**SUPPLIED MATERIAL**:
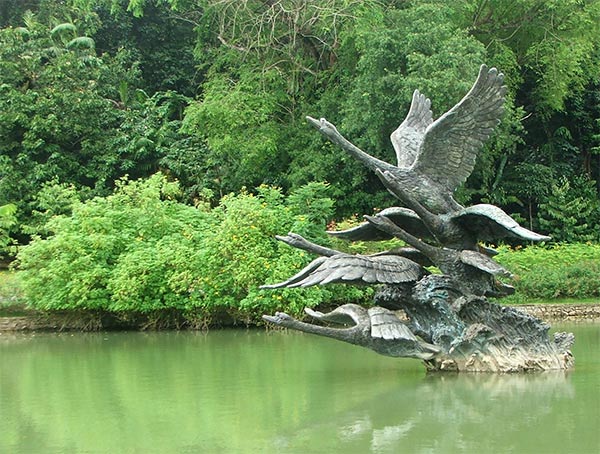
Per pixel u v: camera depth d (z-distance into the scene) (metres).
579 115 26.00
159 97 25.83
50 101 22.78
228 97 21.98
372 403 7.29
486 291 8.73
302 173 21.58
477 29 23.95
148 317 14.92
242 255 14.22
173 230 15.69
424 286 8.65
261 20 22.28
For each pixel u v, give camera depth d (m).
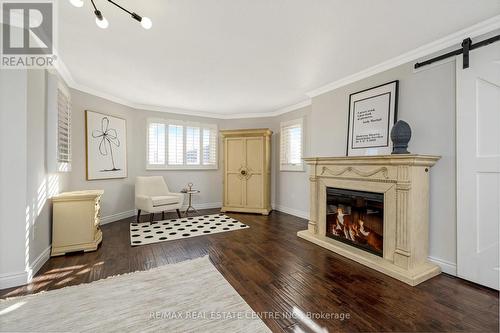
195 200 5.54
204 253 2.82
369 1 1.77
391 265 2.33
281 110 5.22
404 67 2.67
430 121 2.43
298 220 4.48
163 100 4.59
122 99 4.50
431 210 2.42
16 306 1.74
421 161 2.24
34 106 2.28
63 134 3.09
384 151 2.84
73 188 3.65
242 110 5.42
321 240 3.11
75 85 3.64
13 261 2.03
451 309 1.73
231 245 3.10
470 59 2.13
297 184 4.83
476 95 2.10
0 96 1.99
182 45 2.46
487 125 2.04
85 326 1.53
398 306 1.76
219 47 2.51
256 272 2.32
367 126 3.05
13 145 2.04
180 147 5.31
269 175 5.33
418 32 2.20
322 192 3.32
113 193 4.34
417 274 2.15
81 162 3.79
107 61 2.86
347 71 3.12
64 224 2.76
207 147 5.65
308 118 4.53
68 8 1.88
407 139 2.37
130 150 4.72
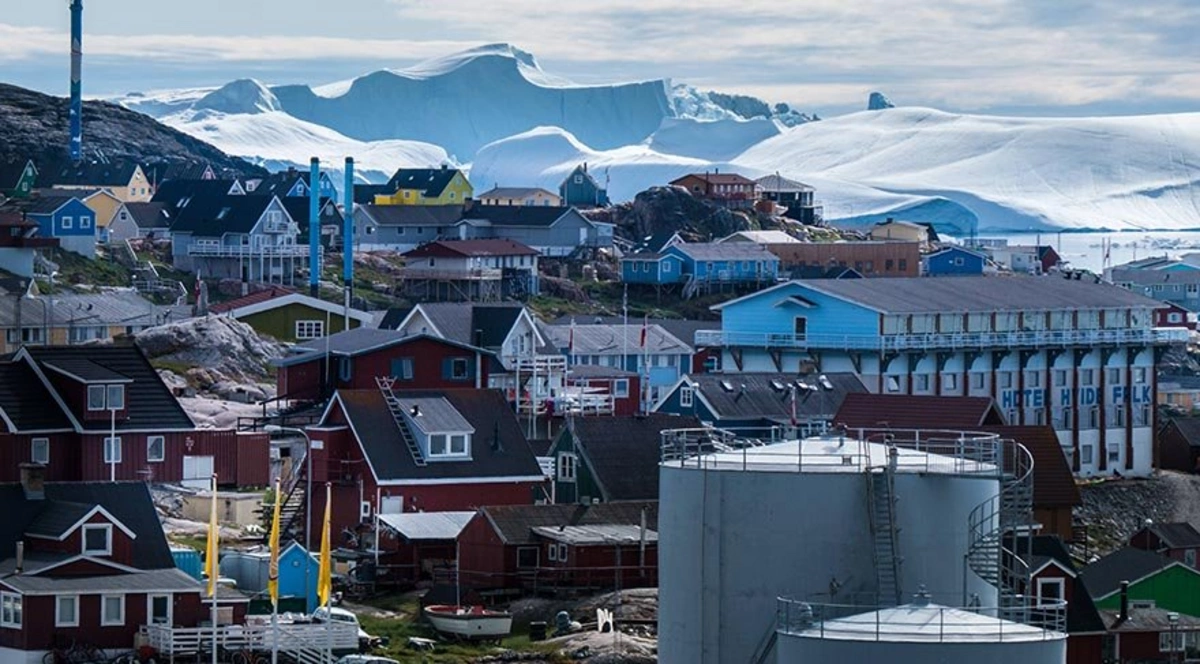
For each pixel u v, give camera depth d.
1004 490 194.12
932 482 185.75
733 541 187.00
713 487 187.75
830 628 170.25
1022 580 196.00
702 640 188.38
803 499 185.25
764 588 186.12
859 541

**TASK ITEM**: When a line in the material above includes "each", report that line by copying it.

**ANSWER TO THE PROBLEM**:
For each pixel u v, give camera depth d (m).
For each pixel u v, give camera depth d.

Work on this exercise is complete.